Your goal |
In the listing below, find every line with the string "still" and pull it out.

--- Information provided Enclosed Below ---

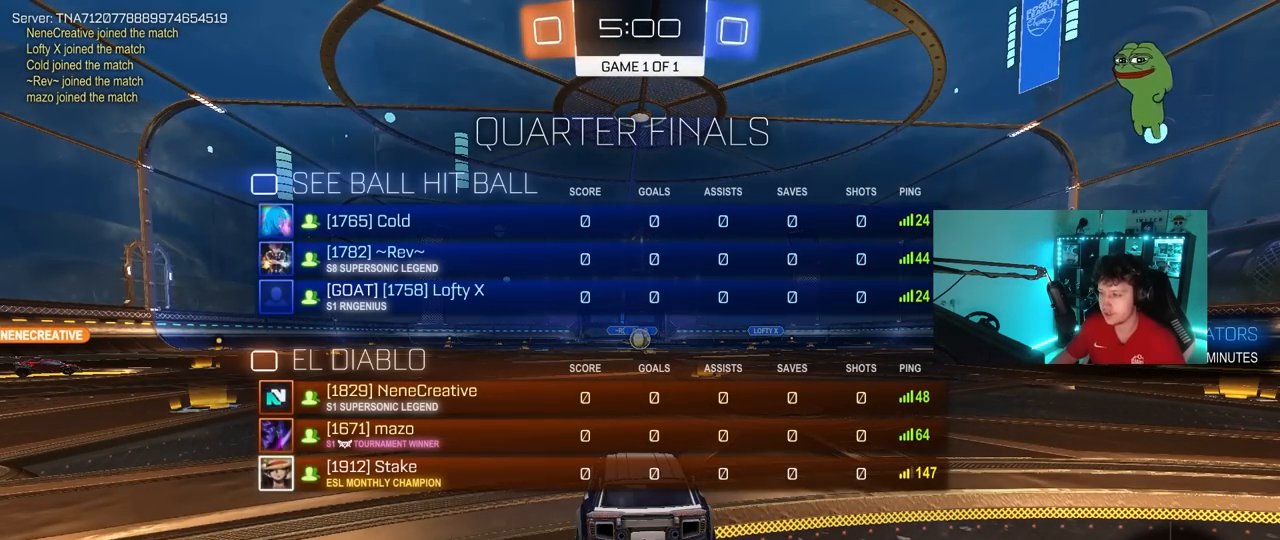
{"keys": ["tab", "w"], "mouse": [], "mouse_move": "right", "events": []}
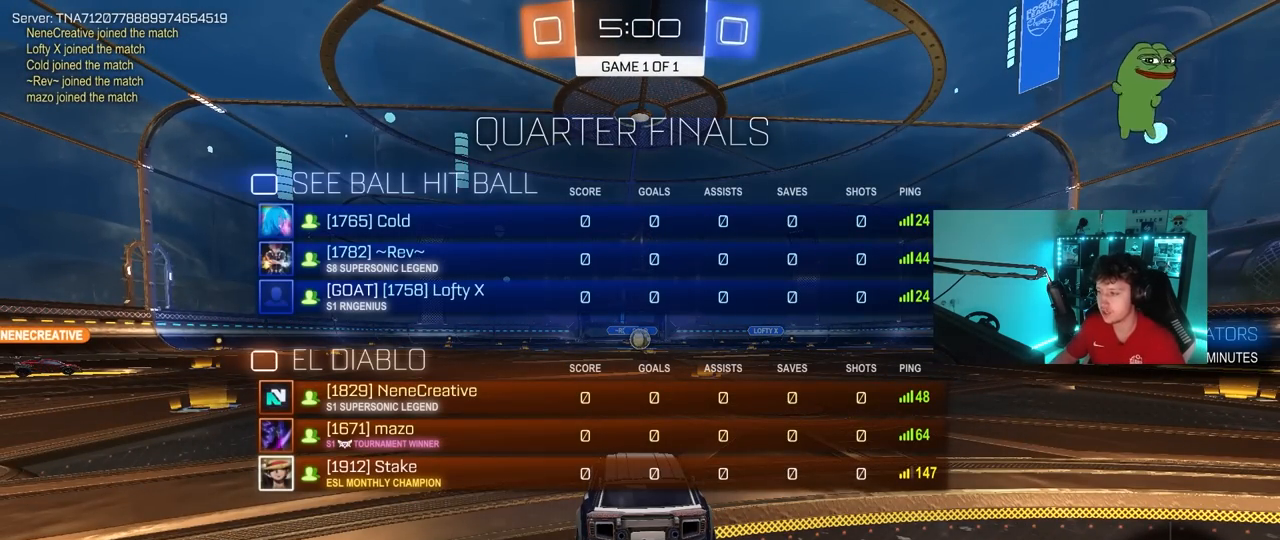
{"keys": ["w"], "mouse": ["left", "right"], "mouse_move": "still", "events": [[167, "d", "down"], [167, "tab", "up"], [217, "mouse_left", "down"], [350, "d", "up"], [450, "mouse_right", "down"]]}
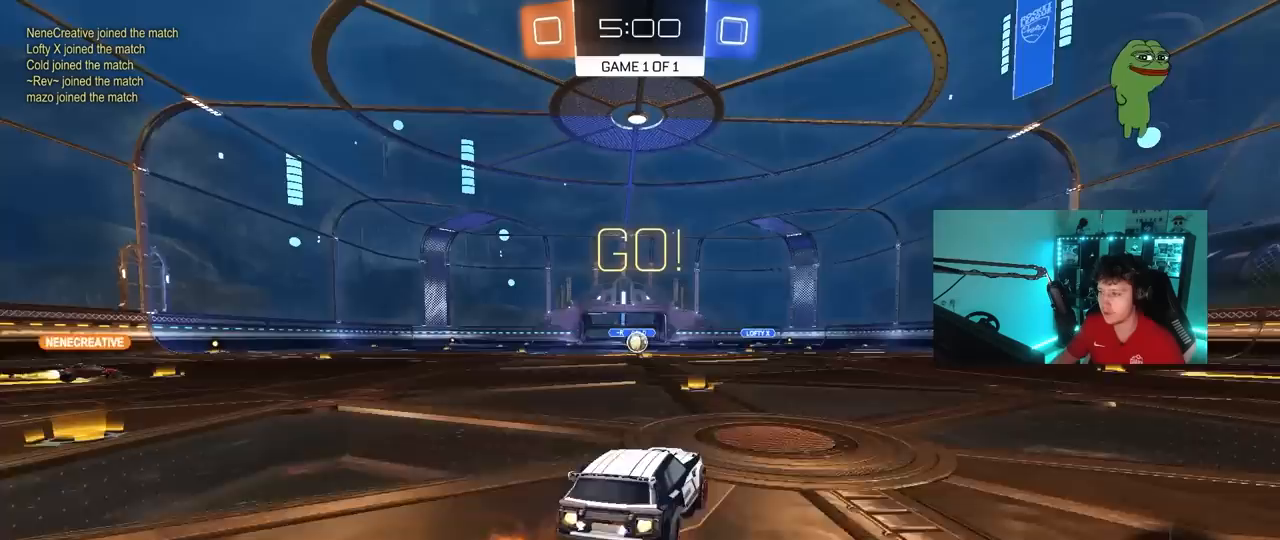
{"keys": ["a", "s", "shift"], "mouse": [], "mouse_move": "still", "events": [[83, "a", "down"], [83, "mouse_right", "up"], [83, "shift", "down"], [133, "mouse_right", "down"], [183, "s", "down"], [183, "w", "up"], [317, "mouse_left", "up"], [317, "mouse_right", "up"]]}
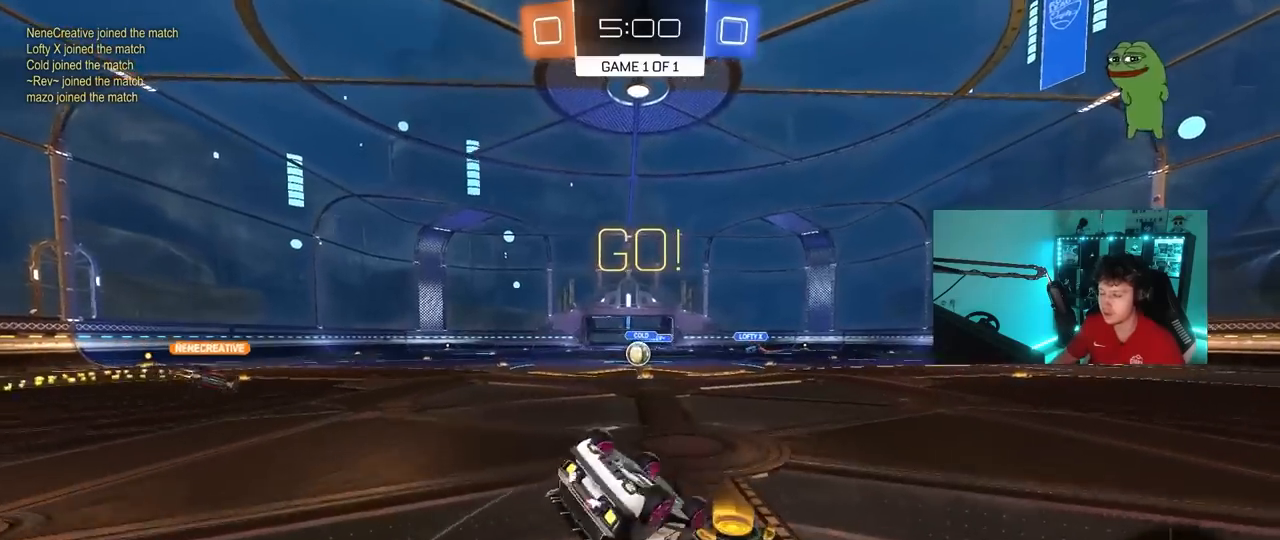
{"keys": [], "mouse": [], "mouse_move": "still", "events": [[100, "s", "up"], [250, "s", "down"], [383, "shift", "up"], [483, "a", "up"], [483, "s", "up"]]}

--- End of Enclosed Information provided ---

Expected answer |
{"keys": ["w"], "mouse": ["left", "right"], "mouse_move": "still", "events": [[167, "d", "down"], [167, "tab", "up"], [217, "mouse_left", "down"], [350, "d", "up"], [450, "mouse_right", "down"]]}
{"keys": ["a", "s", "shift"], "mouse": [], "mouse_move": "still", "events": [[83, "a", "down"], [83, "mouse_right", "up"], [83, "shift", "down"], [133, "mouse_right", "down"], [183, "s", "down"], [183, "w", "up"], [317, "mouse_left", "up"], [317, "mouse_right", "up"]]}
{"keys": [], "mouse": [], "mouse_move": "still", "events": [[100, "s", "up"], [250, "s", "down"], [383, "shift", "up"], [483, "a", "up"], [483, "s", "up"]]}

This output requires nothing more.